Awhile back that hardwood batten and stainless strip was Bolger's dimensions for a
home-made sail track, a substitution of time for money. My track was std. mfg. track from
Defender Ind. And no, I do not mind the questions and calls; its just great really, and
no, a boat plan deal (wage time isn't counted in a labor of love!)like mine doesn't make
money, but it doesn't have to cost me either--or I couldn't do it. The big companies do
well, of course, but they retail supplies, equipment, frame and hull kits, etc. The ticket
is to think up gaps, or at least cracks in the market and hope the effort will be noticed.
It was great that Micro was first, and that even the designer was particularly impressed
with it! But, while more boats is fine, they won't sell as plans equally, and some maybe
very little. Couple that with my own impractical philosophy of having no plan of a boat
that I don't personally like, and I have to end up hoping that some will like what I like!
Now with 5 boats in the program and 3 being designed, I could become quite busy with 8
plans. More on this later, but today's tidbit is the 19'9" HOUSEBOAT being done for
us (my wife likes them, but snorts in disgust at the prices on production boats), which
friends will build for her, probably yet this year. We oldsters may soon be running the
across-Florida canal in total kitchenette comfort, bird-book and binoculars in hand. It
will surprise a lot of people; its displacement hull has the little sophistication of
wedges across the stern, and with FishCat power will run better than 12 knots, or at work
boat speed at great economy at 7-8 knots.
Chuck Merrell is a YDI student, a designer that occasionally makes some money by drawing
boats already, looking to doing it full time someday, and this winter has been doing some
modifying work for the Jay Benford office (one of my favorite designers). Micro will be
his seventh boat, an interim project to use over the next few years while he puts away
money for a 5 year project to complete his 37-1/2' Junk-rigged offshore boat. He's at
Bellevue, WA, will sail Puget Sound (lots of deadheads in the water). His boat will have
some overkill--4 oz. glass and a layer of Versatex Polypropylene to protect the boat from
being holed. He expects to be done by July 4th to show at the Lake Union Wooden Boat Show,
and Later at Wooden Boat Festival at Port Townsand,--hopes it will some plans for us!
● ● ●
▸ Exercise aim
Copy the stretch of the boat-plans text from "Now with 5 boats" through "at 7-8 knots.", switching "binoculars" to "field glasses".

Source data:
● ● ●
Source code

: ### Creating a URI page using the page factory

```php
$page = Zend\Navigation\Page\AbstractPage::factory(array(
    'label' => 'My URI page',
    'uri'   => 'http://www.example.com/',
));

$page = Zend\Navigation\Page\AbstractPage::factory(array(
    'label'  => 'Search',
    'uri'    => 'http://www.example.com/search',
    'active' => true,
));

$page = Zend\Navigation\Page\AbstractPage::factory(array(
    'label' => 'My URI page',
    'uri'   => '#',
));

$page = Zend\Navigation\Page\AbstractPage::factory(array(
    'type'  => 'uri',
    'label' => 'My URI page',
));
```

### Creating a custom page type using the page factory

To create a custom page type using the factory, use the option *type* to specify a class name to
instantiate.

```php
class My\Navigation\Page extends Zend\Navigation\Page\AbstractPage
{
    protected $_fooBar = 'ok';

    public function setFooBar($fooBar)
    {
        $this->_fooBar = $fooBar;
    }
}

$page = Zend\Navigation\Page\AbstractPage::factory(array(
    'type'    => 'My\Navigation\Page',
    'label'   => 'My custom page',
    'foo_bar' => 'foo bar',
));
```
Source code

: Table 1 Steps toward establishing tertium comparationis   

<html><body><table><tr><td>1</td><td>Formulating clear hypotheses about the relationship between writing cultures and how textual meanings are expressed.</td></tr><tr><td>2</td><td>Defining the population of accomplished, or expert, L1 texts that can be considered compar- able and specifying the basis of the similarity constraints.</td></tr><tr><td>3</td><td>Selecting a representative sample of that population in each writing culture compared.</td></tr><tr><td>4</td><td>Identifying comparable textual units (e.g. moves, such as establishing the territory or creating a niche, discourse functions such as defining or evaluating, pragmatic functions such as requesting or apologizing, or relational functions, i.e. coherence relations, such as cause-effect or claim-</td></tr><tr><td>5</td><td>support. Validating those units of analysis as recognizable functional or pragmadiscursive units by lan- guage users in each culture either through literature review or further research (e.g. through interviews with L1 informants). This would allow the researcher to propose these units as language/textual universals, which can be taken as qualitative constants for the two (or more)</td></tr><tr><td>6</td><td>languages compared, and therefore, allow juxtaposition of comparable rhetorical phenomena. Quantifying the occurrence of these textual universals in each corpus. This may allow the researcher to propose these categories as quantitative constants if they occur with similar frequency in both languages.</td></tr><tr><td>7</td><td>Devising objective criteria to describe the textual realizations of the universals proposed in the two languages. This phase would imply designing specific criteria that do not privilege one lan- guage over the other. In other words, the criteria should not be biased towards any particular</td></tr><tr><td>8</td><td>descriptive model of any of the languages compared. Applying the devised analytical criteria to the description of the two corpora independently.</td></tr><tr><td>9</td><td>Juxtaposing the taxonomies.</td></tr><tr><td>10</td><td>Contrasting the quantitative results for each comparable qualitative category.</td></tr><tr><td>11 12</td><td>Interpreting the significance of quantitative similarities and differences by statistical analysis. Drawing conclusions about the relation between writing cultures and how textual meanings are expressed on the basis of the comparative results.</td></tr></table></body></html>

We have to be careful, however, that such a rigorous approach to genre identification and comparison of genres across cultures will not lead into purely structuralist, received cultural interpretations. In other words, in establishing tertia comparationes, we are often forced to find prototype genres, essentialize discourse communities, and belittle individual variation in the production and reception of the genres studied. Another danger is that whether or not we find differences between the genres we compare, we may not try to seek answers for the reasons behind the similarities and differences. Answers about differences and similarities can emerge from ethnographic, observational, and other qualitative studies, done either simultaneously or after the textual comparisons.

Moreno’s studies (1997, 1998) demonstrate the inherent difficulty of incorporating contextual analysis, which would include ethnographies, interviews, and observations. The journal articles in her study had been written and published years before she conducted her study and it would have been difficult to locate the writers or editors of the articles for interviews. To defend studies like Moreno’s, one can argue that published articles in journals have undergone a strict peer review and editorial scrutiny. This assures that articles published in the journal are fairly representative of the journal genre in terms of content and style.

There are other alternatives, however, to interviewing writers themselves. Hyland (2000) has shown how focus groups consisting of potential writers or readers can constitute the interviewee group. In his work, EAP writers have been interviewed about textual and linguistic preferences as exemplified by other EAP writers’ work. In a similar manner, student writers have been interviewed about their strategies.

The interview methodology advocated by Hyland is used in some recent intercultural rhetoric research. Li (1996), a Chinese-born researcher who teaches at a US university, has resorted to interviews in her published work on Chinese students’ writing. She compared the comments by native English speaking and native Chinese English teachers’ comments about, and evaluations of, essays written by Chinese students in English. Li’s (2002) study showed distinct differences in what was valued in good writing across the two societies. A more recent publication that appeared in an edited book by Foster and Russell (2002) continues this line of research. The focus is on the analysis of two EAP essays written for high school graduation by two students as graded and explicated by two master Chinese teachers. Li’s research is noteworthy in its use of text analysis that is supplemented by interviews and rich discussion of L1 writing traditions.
● ● ●
▸ Written reply
Now with 5 boats in the program and 3 being designed, I could become quite busy with 8
plans. More on this later, but today's tidbit is the 19'9" HOUSEBOAT being done for
us (my wife likes them, but snorts in disgust at the prices on production boats), which
friends will build for her, probably yet this year. We oldsters may soon be running the
across-Florida canal in total kitchenette comfort, bird-book and field glasses in hand. It
will surprise a lot of people; its displacement hull has the little sophistication of
wedges across the stern, and with FishCat power will run better than 12 knots, or at work
boat speed at great economy at 7-8 knots.